Bargmann and Friedman identified the protein TRPV4 in mice, and osm-9 in C. elegans roundworm, as a component of a specific set of openings or channels in a cell’s membrane that are key to transmitting impulses between nerve cells and are involved in an organism’s ability to sense fluids. In one experiment, the scientists showed that worms that were lacking the protein were unable to avoid noxious chemicals placed in their path.
“We have a pretty clear sense of what these channels are doing in the sensory system,” Bargmann says. “But we knew that we didn’t have the complete story. There was something the cell was providing to help them sense the environment.”

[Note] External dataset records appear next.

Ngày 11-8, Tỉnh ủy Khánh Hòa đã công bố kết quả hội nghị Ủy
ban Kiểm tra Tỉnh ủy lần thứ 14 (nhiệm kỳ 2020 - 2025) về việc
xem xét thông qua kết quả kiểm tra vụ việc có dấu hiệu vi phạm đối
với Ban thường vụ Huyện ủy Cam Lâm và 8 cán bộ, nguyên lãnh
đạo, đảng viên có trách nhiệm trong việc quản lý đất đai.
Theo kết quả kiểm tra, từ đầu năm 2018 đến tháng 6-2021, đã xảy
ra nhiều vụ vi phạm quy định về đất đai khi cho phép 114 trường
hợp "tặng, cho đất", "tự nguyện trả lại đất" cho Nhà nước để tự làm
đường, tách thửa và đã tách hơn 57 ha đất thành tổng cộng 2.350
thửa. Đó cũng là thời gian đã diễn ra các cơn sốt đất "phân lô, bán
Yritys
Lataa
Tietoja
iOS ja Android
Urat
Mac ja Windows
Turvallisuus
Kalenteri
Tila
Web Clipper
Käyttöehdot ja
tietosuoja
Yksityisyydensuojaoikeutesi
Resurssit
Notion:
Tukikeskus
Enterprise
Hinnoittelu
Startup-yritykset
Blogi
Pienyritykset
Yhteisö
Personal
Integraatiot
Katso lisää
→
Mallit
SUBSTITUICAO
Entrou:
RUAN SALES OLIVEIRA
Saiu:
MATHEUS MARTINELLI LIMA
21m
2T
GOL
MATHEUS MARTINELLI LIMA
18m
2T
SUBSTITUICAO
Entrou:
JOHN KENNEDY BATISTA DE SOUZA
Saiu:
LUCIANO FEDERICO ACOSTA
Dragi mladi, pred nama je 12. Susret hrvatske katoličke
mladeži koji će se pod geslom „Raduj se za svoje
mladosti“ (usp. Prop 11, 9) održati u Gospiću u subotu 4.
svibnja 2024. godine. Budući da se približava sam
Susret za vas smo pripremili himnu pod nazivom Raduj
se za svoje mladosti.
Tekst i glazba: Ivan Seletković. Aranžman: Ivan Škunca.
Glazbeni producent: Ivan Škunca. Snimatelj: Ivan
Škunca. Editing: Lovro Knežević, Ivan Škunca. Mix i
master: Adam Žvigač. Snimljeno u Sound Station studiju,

There were hints from other research that polyunsaturated fats were important for controlling TRPV ion channels. With the help of Jennifer Watts at Washington State University, Bargmann and colleagues used worm mutants to manipulate the pathways involved in fatty acid synthesis. Examination of the mutants showed that certain fats — specifically omega-3 and -6, the same healthful dietary fatty acids that are found in fish — are involved in TRPV channel function.
“We know that polyunsaturated fatty acids are associated with cardiovascular health, but we don’t really understand what they are doing,” says Bargmann. “Our research shows that these fatty acids may act as regulators of TRPV channels, helping them carry out their sensory functions. It is possible that the health benefits of fatty acids may be explained through the actions of these channels.”